### EXERCISE
With "above" as the search word, show every line of the material that has it.

### RECORDS FOR PROCESSING

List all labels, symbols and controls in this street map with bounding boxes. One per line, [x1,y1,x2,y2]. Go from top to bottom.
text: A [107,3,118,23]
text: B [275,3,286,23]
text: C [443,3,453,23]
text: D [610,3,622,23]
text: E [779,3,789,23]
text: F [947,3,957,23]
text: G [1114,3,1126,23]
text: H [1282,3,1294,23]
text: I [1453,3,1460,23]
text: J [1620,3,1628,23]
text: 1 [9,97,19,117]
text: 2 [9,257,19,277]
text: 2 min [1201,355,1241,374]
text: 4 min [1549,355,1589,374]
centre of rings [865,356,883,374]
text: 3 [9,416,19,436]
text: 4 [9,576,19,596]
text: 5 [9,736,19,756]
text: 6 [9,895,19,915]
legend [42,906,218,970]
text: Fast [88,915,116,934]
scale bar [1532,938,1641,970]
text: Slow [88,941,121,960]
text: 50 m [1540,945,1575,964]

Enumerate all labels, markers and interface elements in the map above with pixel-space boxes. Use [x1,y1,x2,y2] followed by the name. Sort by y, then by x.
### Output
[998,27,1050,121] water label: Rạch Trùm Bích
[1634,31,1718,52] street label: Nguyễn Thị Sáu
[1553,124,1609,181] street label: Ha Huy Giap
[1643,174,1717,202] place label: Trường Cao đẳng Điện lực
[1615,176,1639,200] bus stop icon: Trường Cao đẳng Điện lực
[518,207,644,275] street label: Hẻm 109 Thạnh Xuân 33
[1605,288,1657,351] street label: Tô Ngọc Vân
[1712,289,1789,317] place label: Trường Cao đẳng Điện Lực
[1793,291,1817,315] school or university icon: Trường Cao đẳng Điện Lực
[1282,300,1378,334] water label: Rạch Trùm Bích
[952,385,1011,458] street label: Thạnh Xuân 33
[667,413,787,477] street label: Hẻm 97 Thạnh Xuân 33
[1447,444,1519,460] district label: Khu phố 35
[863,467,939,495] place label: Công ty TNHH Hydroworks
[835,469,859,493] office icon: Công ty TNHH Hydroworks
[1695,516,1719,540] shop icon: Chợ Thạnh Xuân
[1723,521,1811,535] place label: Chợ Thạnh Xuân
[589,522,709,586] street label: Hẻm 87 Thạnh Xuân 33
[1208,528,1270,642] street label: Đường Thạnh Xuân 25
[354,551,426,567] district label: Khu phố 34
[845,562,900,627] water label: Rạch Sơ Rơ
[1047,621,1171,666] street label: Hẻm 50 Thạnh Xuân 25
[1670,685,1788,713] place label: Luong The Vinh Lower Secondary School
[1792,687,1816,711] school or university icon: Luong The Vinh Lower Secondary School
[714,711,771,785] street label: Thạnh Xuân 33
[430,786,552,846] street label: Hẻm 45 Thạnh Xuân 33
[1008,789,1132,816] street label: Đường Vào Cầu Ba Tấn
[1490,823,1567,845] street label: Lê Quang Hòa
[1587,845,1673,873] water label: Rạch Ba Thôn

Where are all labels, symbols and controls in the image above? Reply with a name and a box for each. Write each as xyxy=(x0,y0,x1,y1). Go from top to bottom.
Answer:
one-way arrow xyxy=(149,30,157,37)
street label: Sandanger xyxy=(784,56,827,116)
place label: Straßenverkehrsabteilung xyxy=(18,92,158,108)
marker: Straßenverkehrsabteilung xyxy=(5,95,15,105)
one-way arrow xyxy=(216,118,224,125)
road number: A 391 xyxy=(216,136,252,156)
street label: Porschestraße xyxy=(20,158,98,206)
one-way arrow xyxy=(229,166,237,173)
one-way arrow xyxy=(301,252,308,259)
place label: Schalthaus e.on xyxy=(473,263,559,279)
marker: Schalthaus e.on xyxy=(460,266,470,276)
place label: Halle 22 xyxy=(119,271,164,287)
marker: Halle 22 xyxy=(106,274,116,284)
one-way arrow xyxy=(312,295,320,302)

### TASK OUTPUT
Enumerate all labels, markers and interface elements in the map above with pixel-space boxes. Use [x1,y1,x2,y2] followed by the name. Sort by y, then by x.
Where are all labels, symbols and controls in the image above? Reply with a name and a box for each. Write each as xyxy=(x0,y0,x1,y1). Go from top to bottom.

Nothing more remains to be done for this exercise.